We push B, pop it, push C and D, pop C, push A and E, pop A, and push B. We are now in the same position as when we first pushed B, except that E and D are under it. We will pop B again, and three steps later we will again push B with E, D, E, D under it. This will continue forever, popping B, C, and A in rotation. (In practice our stack will overflow rather than continue to grow forever.)

• (c, 10) Trace a uniform-cost search of the labeled directed graph G2, starting from node B and terminating when the shortest-path distance from B to node F has been determined by the algorithm.

We begin by pushing B0, by which I mean a copy of B with priority 0. We pop B0 and push C1 and D2. We pop C1 and push A2 and E3. We may now pop either A2 or D2. (In a heap implementation of a priority queue there would be no particular reason to expect one or the other to be popped. Whenever we pop A2 we push nothing because B is on the closed list. We pop D2 and push E4. (It's important that we do this -- the algorithm does not know that E3 is already in the priority queue.) We pop E3 and push F5. We pop E4 and discard it because E is on the closed list. Finally we pop F5, telling us that the distance from B to F is 5.

• (d, 5) In order to carry out an A* of G2 with goal node F, we want to define a heuristic function h where h(x) is the minimum number of edges in any directed path from x to F. Why is this an admissible heuristic?
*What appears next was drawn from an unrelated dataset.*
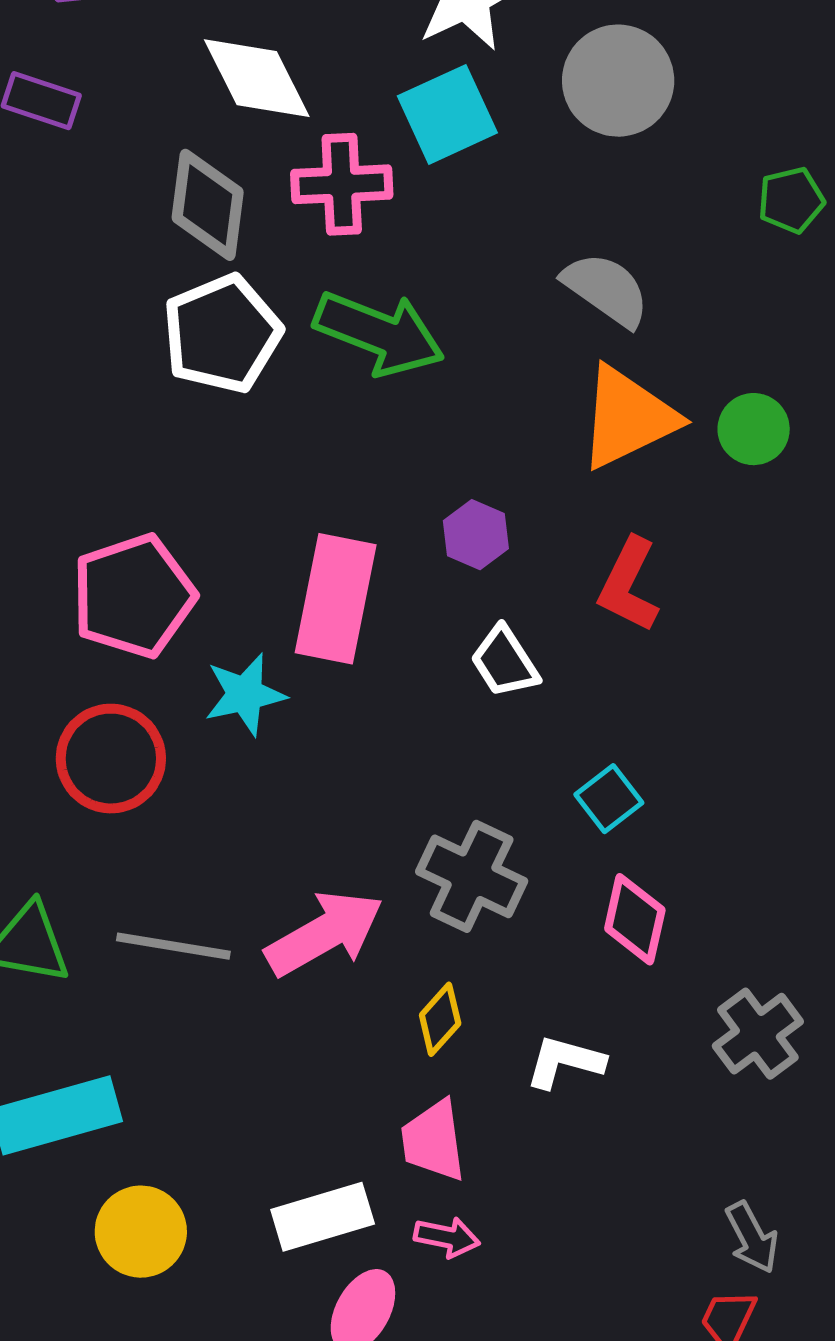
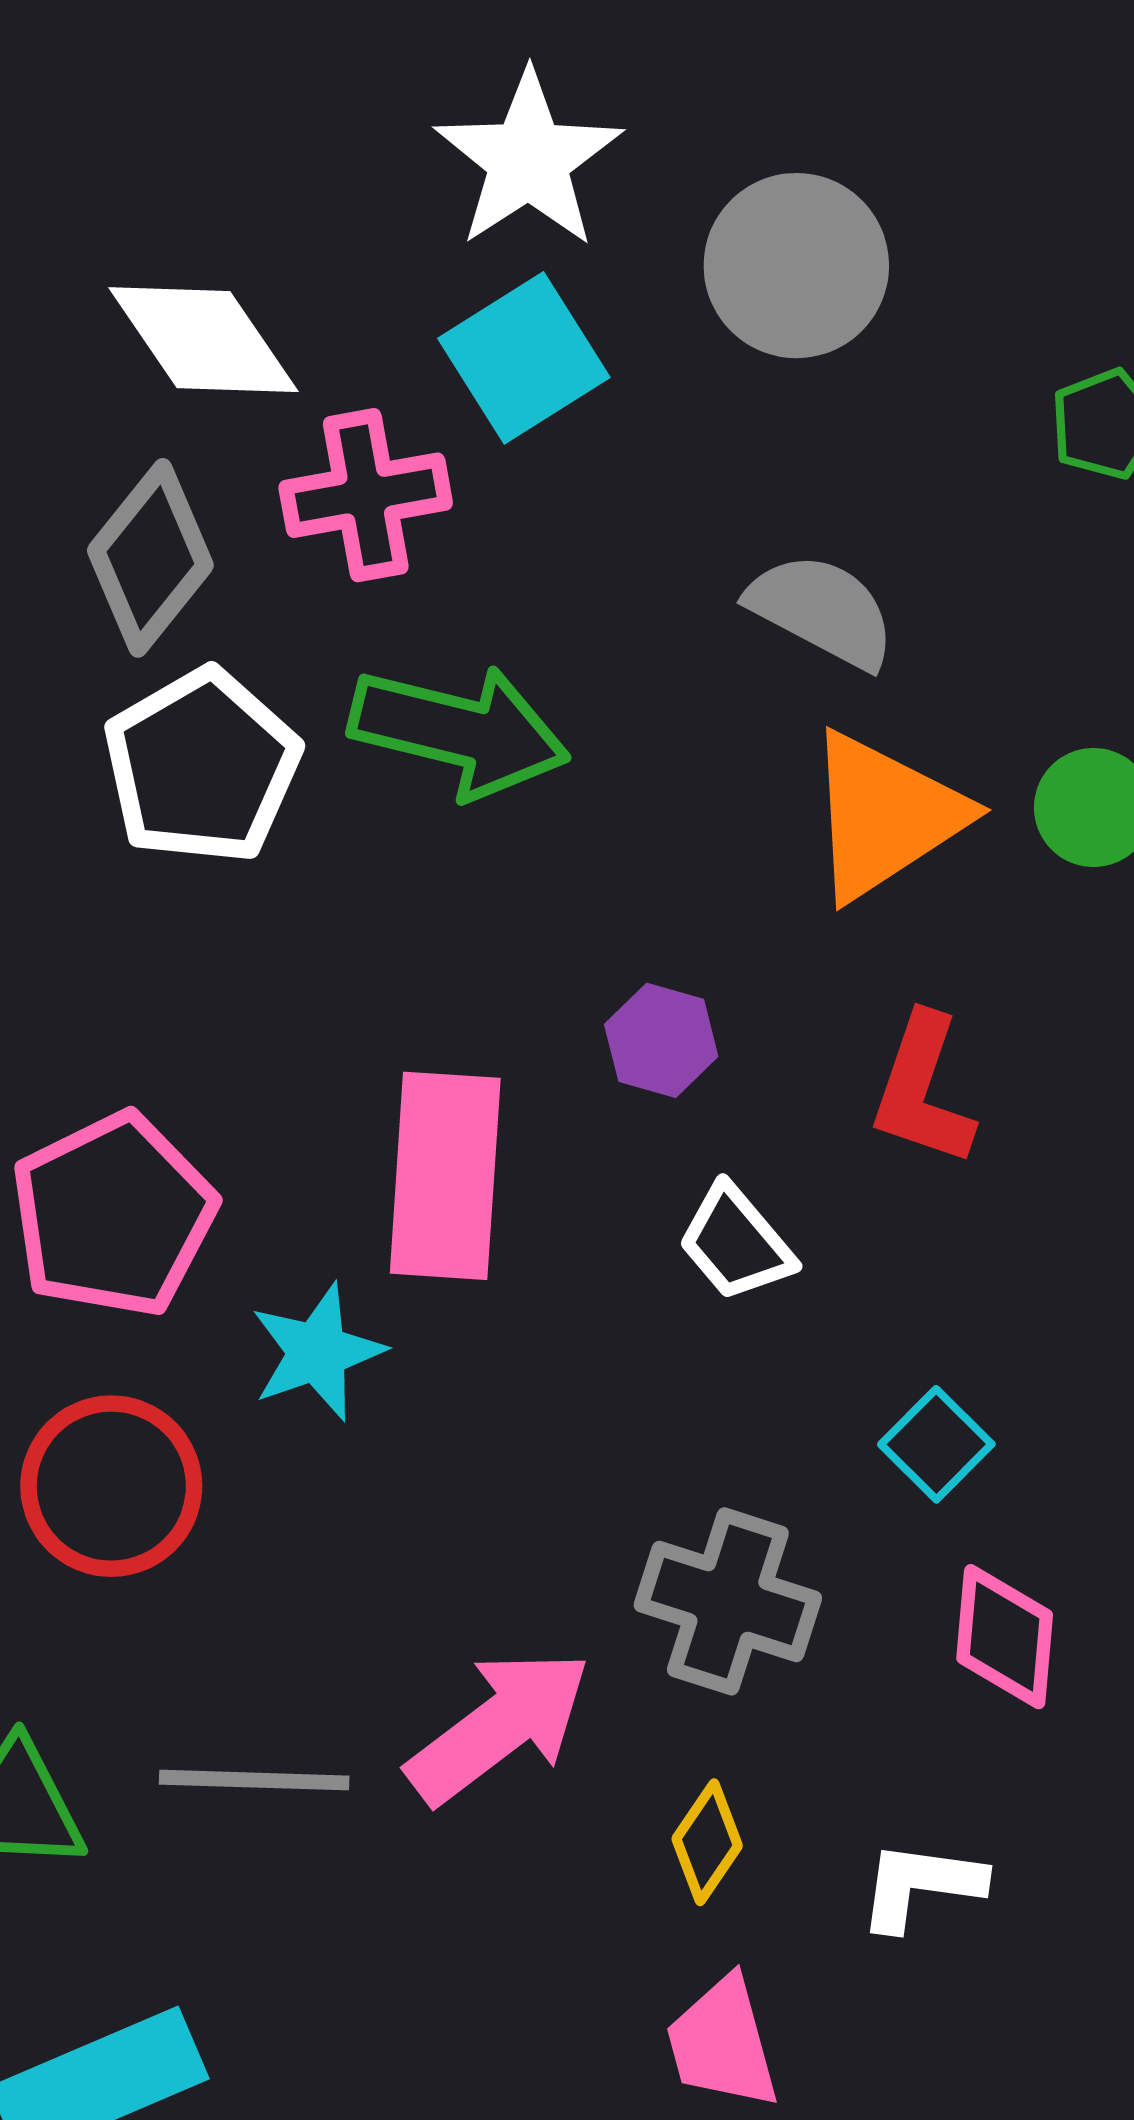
gray diamond: (208, 205) -> (150, 558), turned 39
Compute (without proof) the values of h(A), h(B), h(C), h(D), and h(E).

To be admissible, a heuristic must always be non-negative and for every node x, h(x) must be less than or equal to the shortest-path distance from x to F. The number of edges on the shortest path must be less than or equal to the length of the shortest path because each edge has weight at least 1.

h(E) is 1, h(D) and h(C) are 2, h(B) is 3, and h(A) is 4.

• (e, 5) Given an arbitrary directed graph (with positive integer edge labels) and an arbitrary goal node, we want to calculate the value of the function h(x) defined above, for every node x in the graph. What would be the best way to do this, using the search techniques we have learned?

A BFS from x will determine the value of h(x) because it finds the path from x to F with the least number of edges. (A uniform-cost search with all edge weights 1 is equivalent to this BFS.)

But we can do better, by carrying out a single BFS of the reversal of the graph (a graph with the same vertices but with each edge replaced by one with the same endpoints in the other order). This one search will find the smallest number of edges in any path from F to each x in the reversal graph, which is the smallest number of edges in any path from x to F in the original graph.

A DFS will simply not work, because it is not guaranteed to find a path with the minimal number of edges.